Food additive β-caryophyllene mitigates alcoholic steatohepatitis by dual modulation of inflammation and lipid metabolism: a diet-based intervention strategy

Abstract

Alcoholic steatohepatitis (ASH) represents excessive lipid accumulation and inflammatory infiltration in the spectrum of alcohol-associated liver diseases (ALDs). Unfortunately, currently, there are no FDA-approved drugs for the treatment of ASH. Thus, this study was aimed at demonstrating the practicability of β-caryophyllene (BCP), an FDA-approved food flavoring agent, against ASH and exploring its underlying mechanisms related to lipid metabolism regulation and inflammation.
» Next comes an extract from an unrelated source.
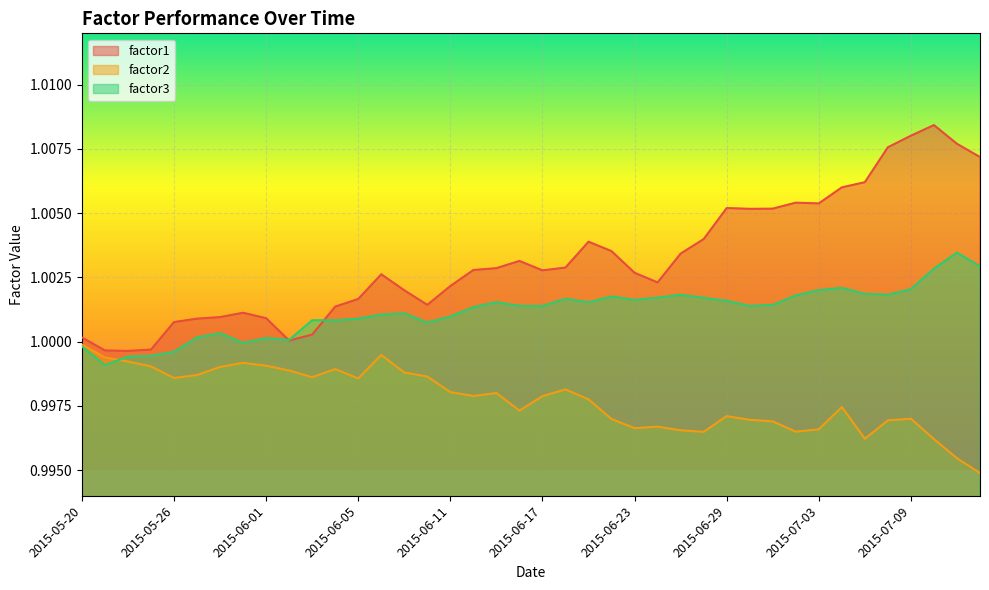

True or false: factor2 has more than 1 interior local peaks.

True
Bioinformatics analysis revealed that BCP was closely associated with lipid metabolic pathways and alcoholic liver diseases. In a mouse model of chronic and binge ethanol feeding, BCP demonstrated significant therapeutic effects, including alleviating histopathological changes, reducing lipid accumulation, decreasing inflammatory cell infiltration and subsequent release of inflammatory cytokines. Additionally, BCP suppressed the formation of neutrophil extracellular traps (NETs). BCP modulated the expression of sterol-regulatory element binding protein 1 (SREBP1) and peroxisome proliferator-activated receptor α (PPARα) in AML12 hepatocytes, suggesting its role in the regulation of lipid metabolism. Furthermore, BCP inhibited the expression of toll-like receptor 4 (TLR4), purinergic ligand-gated ion channel 7 receptor (P2X7R), and nucleotide-binding domain (NOD)-like receptor protein 3 (NLRP3) inflammasomes in mouse peritoneal macrophages (MPMs), thereby reducing the production of inflammatory cytokines. Our findings highlight the potential of BCP as a natural dietary supplement or functional food ingredient for mitigating lipid accumulation and inflammation in ASH. This study provides a promising option for the development of nutraceutical interventions or dietary strategies to combat ASH.